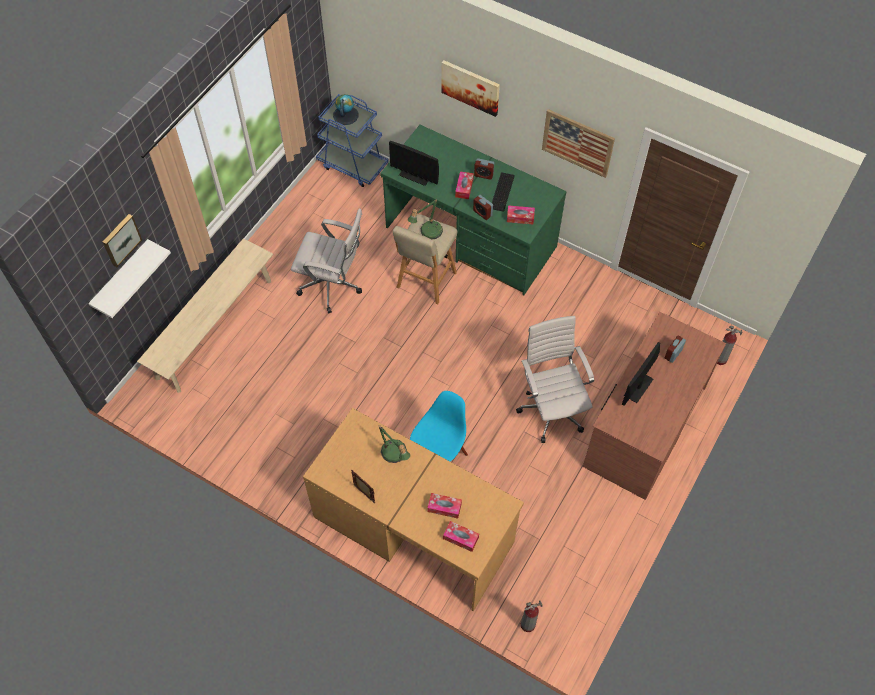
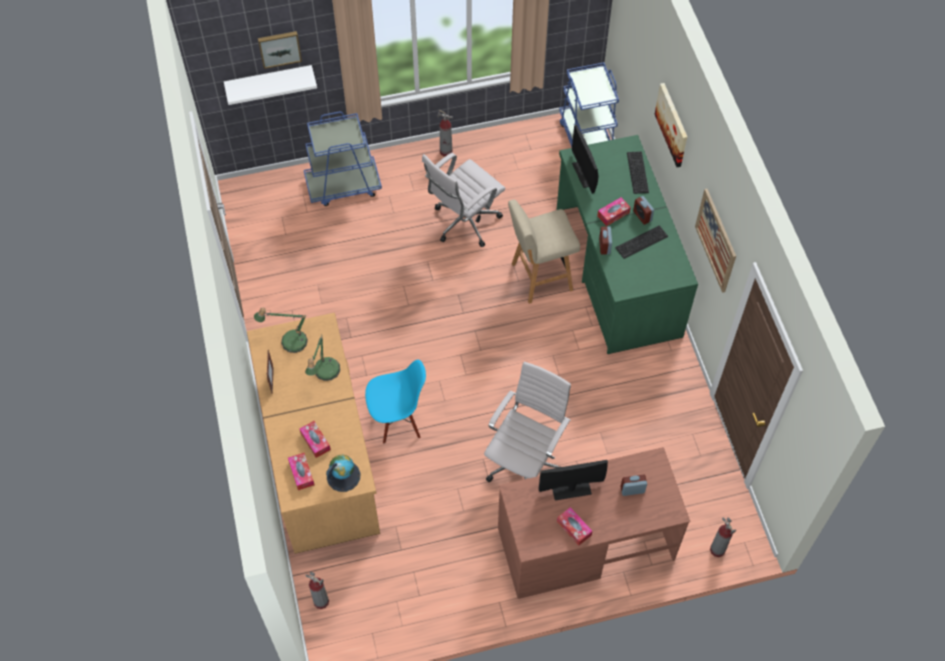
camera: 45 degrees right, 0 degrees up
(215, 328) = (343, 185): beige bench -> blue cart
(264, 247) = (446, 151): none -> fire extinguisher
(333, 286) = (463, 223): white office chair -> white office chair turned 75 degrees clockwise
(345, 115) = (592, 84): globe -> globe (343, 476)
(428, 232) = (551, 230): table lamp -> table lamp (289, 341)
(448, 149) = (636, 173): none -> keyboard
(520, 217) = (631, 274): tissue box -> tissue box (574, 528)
________________
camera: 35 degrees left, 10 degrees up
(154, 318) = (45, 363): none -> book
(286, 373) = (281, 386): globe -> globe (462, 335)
________________
EXERCISE REQUIREMENTS - Reproduce, exactly as they stand in the data above, the lines from the one that holds "camera: 45 degrees right, 0 degrees up" to the one that holds "(333, 286) = (463, 223): white", inclusive.

ANSWER BOX -
camera: 45 degrees right, 0 degrees up
(215, 328) = (343, 185): beige bench -> blue cart
(264, 247) = (446, 151): none -> fire extinguisher
(333, 286) = (463, 223): white office chair -> white office chair turned 75 degrees clockwise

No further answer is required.